Just as I had stayed late working at Belle Avenue, I put in extra hours before and after my shifts, doing advance prep work in the mornings and meticulous cleanup at night. All I had to offer was my labor and my attention, and I was willing to give both. The only time I skipped out was for what had become, since my arrival, a daily ritual: throwing up. Every morning, I came into work and felt the familiar knot tie itself in my stomach. The knot would soon be followed by bile filling the back of my throat, and it was only a matter of time before I’d have to bolt to the bathroom. I’d experienced the problem now and then at my Göteborg jobs when the stress got too high, but now that I was completely without that hometown comfort zone, the frequency of the nausea ratcheted up to coincide with the increased pressures of the job.
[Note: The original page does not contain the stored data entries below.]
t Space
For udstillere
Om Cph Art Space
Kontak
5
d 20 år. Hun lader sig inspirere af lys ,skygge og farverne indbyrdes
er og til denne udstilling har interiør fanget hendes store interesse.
For the most part, I was able to keep my nerves under wraps, doing my business quietly and then going right back to work. Until they installed a new key card entry system, and on the day the system went into effect, my card for the kitchen’s exit door demagnetized at the least opportune time. I panicked, and then I spewed. As the spilled contents of my stomach dripped down the face of the door, three
sauciers
came along, deftly stepping past while nodding at me and saying only, “
Guten tag. Wie gehts
, Mr. Samuelsson.” Take it easy.

As soon as I felt the first wave of queasiness each day, I looked for an opportunity to leave my station. I didn’t want to be noticed, which meant I couldn’t be away for more than five or six minutes. Health codes dictated that we leave our aprons in the kitchen so that we wouldn’t get any bacteria on them in the bathroom. But if I put mine on a peg, it was like a red flag showing I was gone. So I wore it to the bathroom and left it outside the door.